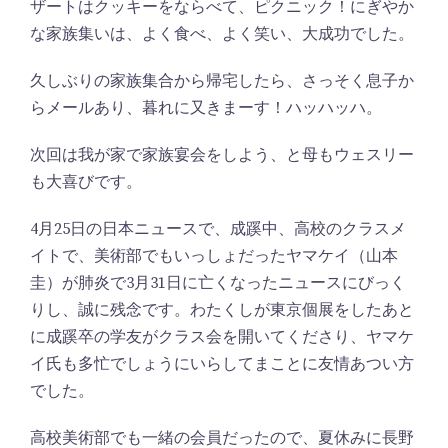
ザートはクッキーをならべて、ピクニック！にぎやか
な家族集いは、よく食べ、よく笑い、大成功でした。
久しぶりの家族集合から帰宅したら、さっそく息子か
らメールあり、暮れに又きまーす！ハッハッハ。
次回は我が家で家族宴会をしよう、と母もウェスリー
も大喜びです。
4月25日の日本ニュースで、成蹊中、高校のクラスメ
イトで、美術部でもいっしょだったヤマケイ（山本
圭）が肺炎で3月31日に亡くなったニュースにびっく
りし、誠に残念です。わたくしが東京個展をしたあと
に成蹊卒の学友がクラス会を開いてくださり、ヤマケ
イ氏も多忙でしょうにいらしてまことに友情あつい方
でした。
高校美術部でも一緒の会員だったので、夏休みに長野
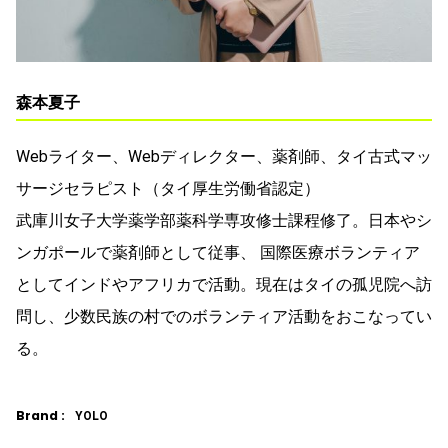
森本夏子
Webライター、Webディレクター、薬剤師、タイ古式マッ
サージセラピスト（タイ厚生労働省認定）
武庫川女子大学薬学部薬科学専攻修士課程修了。日本やシ
ンガポールで薬剤師として従事、 国際医療ボランティア
としてインドやアフリカで活動。現在はタイの孤児院へ訪
問し、少数民族の村でのボランティア活動をおこなってい
る。
Brand :
YOLO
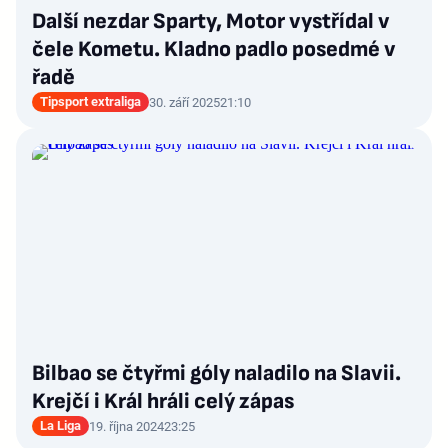
Další nezdar Sparty, Motor vystřídal v
čele Kometu. Kladno padlo posedmé v
řadě
Tipsport extraliga
30. září 2025
21:10
Bilbao se čtyřmi góly naladilo na Slavii.
Krejčí i Král hráli celý zápas
La Liga
19. října 2024
23:25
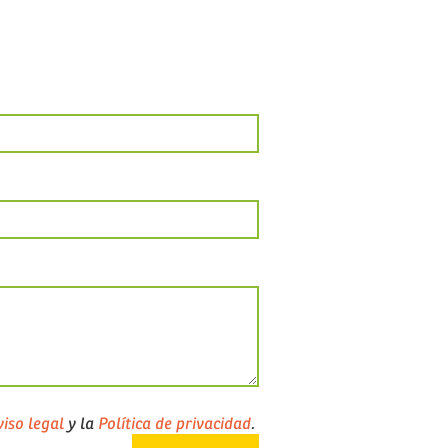
iso legal
y la
Política de privacidad
.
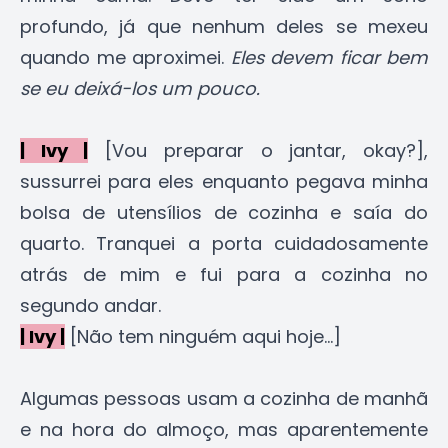
profundo, já que nenhum deles se mexeu
quando me aproximei.
Eles devem ficar bem
se eu deixá-los um pouco.
| Ivy |
[Vou preparar o jantar, okay?],
sussurrei para eles enquanto pegava minha
bolsa de utensílios de cozinha e saía do
quarto. Tranquei a porta cuidadosamente
atrás de mim e fui para a cozinha no
segundo andar.
| Ivy |
[Não tem ninguém aqui hoje...]
Algumas pessoas usam a cozinha de manhã
e na hora do almoço, mas aparentemente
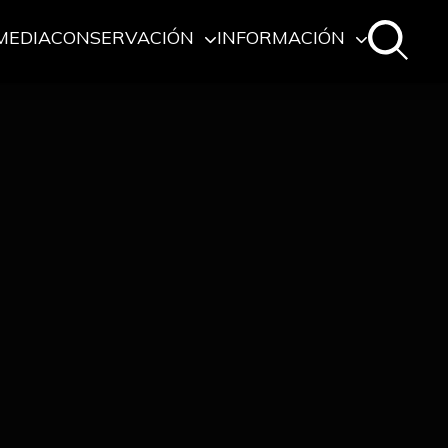
MEDIA
CONSERVACIÓN
INFORMACIÓN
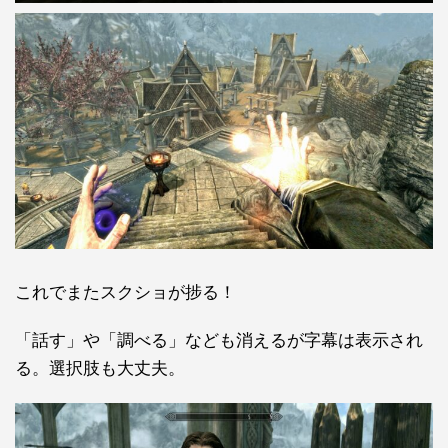
これでまたスクショが捗る！
「話す」や「調べる」なども消えるが字幕は表示され
る。選択肢も大丈夫。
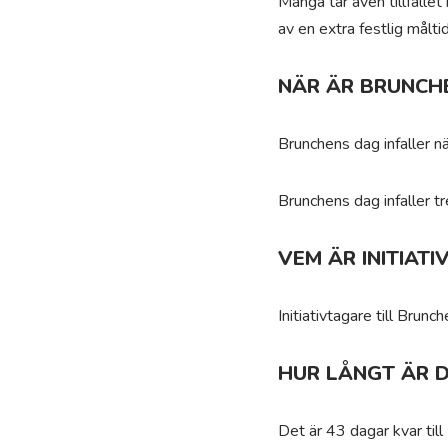
Många tar även tillfället
av en extra festlig målti
NÄR ÄR BRUNCH
Brunchens dag infaller 
Brunchens dag infaller t
VEM ÄR INITIAT
Initiativtagare till Brun
HUR LÅNGT ÄR D
Det är 43 dagar kvar til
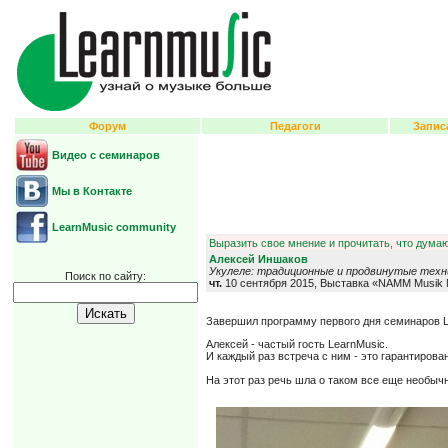
Форум
Педагоги
Запис
Видео с семинаров
Мы в Контакте
LearnMusic community
Выразить свое мнение и прочитать, что думаю
Алексей Иншаков
Укулеле: традиционные и продвинутые техн
Поиск по сайту:
чт.
10 сентября 2015, Выставка «NAMM Musik 
Завершил программу первого дня семинаров L
Алексей - частый гость LearnMusic.
И каждый раз встреча с ним - это гарантиров
На этот раз речь шла о таком все еще необы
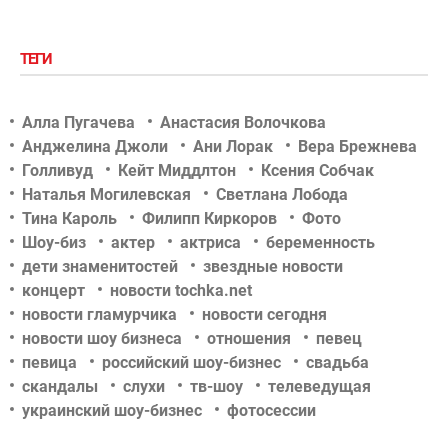
ТЕГИ
Алла Пугачева
Анастасия Волочкова
Анджелина Джоли
Ани Лорак
Вера Брежнева
Голливуд
Кейт Миддлтон
Ксения Собчак
Наталья Могилевская
Светлана Лобода
Тина Кароль
Филипп Киркоров
Фото
Шоу-биз
актер
актриса
беременность
дети знаменитостей
звездные новости
концерт
новости tochka.net
новости гламурчика
новости сегодня
новости шоу бизнеса
отношения
певец
певица
российский шоу-бизнес
свадьба
скандалы
слухи
тв-шоу
телеведущая
украинский шоу-бизнес
фотосессии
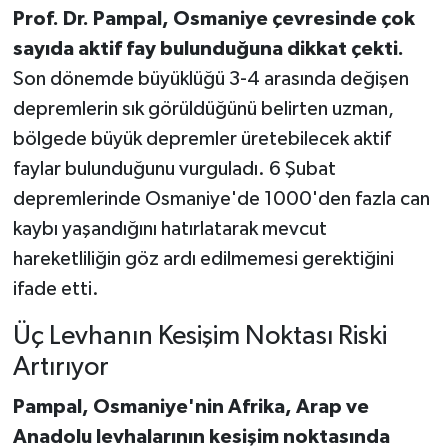
Prof. Dr. Pampal, Osmaniye çevresinde çok
sayıda aktif fay bulunduğuna dikkat çekti.
Son dönemde büyüklüğü 3-4 arasında değişen
depremlerin sık görüldüğünü belirten uzman,
bölgede büyük depremler üretebilecek aktif
faylar bulunduğunu vurguladı. 6 Şubat
depremlerinde Osmaniye'de 1000'den fazla can
kaybı yaşandığını hatırlatarak mevcut
hareketliliğin göz ardı edilmemesi gerektiğini
ifade etti.
Üç Levhanın Kesişim Noktası Riski
Artırıyor
Pampal, Osmaniye'nin Afrika, Arap ve
Anadolu levhalarının kesişim noktasında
^^^^
• What needs to be done: Print, word for word, the lines above that run from the line containing "Вера Брежнева" to the line containing "kaybı yaşandığını hatırlatarak mevcut", both included. Keep the pictures out.

• Result of the task:
Вера Брежнева
Голливуд
Кейт Миддлтон
Ксения Собчак
Наталья Могилевская
Светлана Лобода
Тина Кароль
Филипп Киркоров
Фото
Шоу-биз
актер
актриса
беременность
дети знаменитостей
звездные новости
концерт
новости tochka.net
новости гламурчика
новости сегодня
новости шоу бизнеса
отношения
певец
певица
российский шоу-бизнес
свадьба
скандалы
слухи
тв-шоу
телеведущая
украинский шоу-бизнес
фотосессии
Prof. Dr. Pampal, Osmaniye çevresinde çok
sayıda aktif fay bulunduğuna dikkat çekti.
Son dönemde büyüklüğü 3-4 arasında değişen
depremlerin sık görüldüğünü belirten uzman,
bölgede büyük depremler üretebilecek aktif
faylar bulunduğunu vurguladı. 6 Şubat
depremlerinde Osmaniye'de 1000'den fazla can
kaybı yaşandığını hatırlatarak mevcut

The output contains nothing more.